Before-and-after change records
....
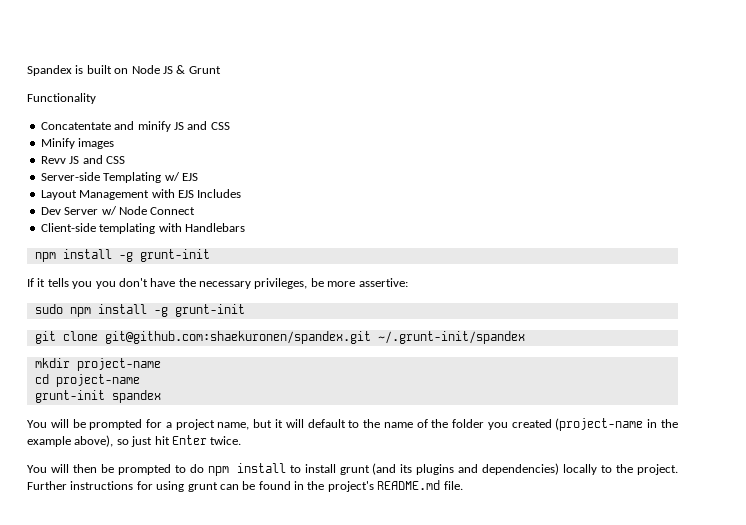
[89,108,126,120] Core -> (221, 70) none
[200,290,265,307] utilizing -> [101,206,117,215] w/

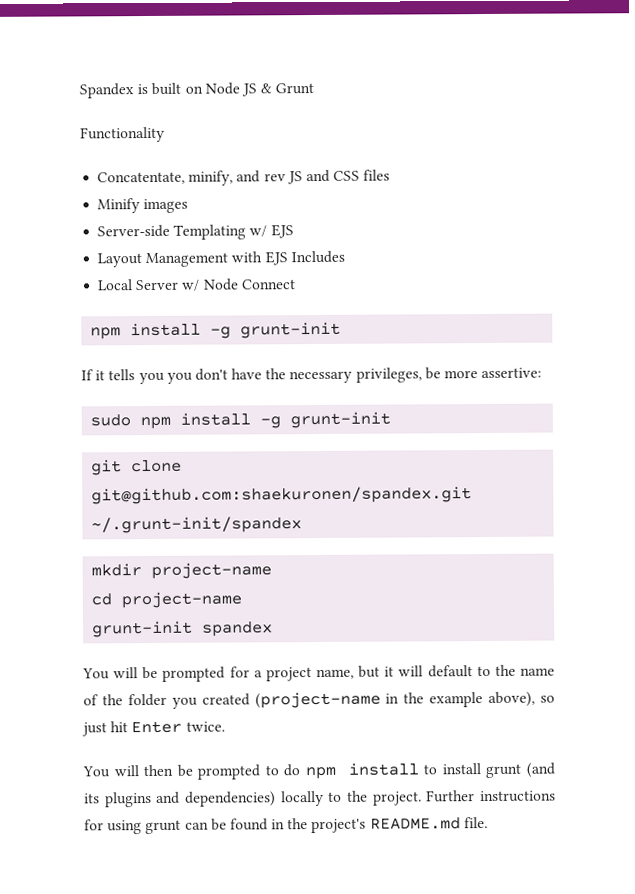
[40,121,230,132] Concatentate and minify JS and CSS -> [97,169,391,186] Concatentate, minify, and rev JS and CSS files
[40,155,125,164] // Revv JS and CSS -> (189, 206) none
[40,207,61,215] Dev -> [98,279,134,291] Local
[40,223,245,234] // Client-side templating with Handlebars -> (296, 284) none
....
WHAT IS REQUIRED - Write out exactly the lines from the one containing "[200,290,265,307] utilizing ->" through the end of the entries, both included. Pictures are not copied.

ANSWER TO THE PROBLEM -
[200,290,265,307] utilizing -> [101,206,117,215] w/

[40,121,230,132] Concatentate and minify JS and CSS -> [97,169,391,186] Concatentate, minify, and rev JS and CSS files
[40,155,125,164] // Revv JS and CSS -> (189, 206) none
[40,207,61,215] Dev -> [98,279,134,291] Local
[40,223,245,234] // Client-side templating with Handlebars -> (296, 284) none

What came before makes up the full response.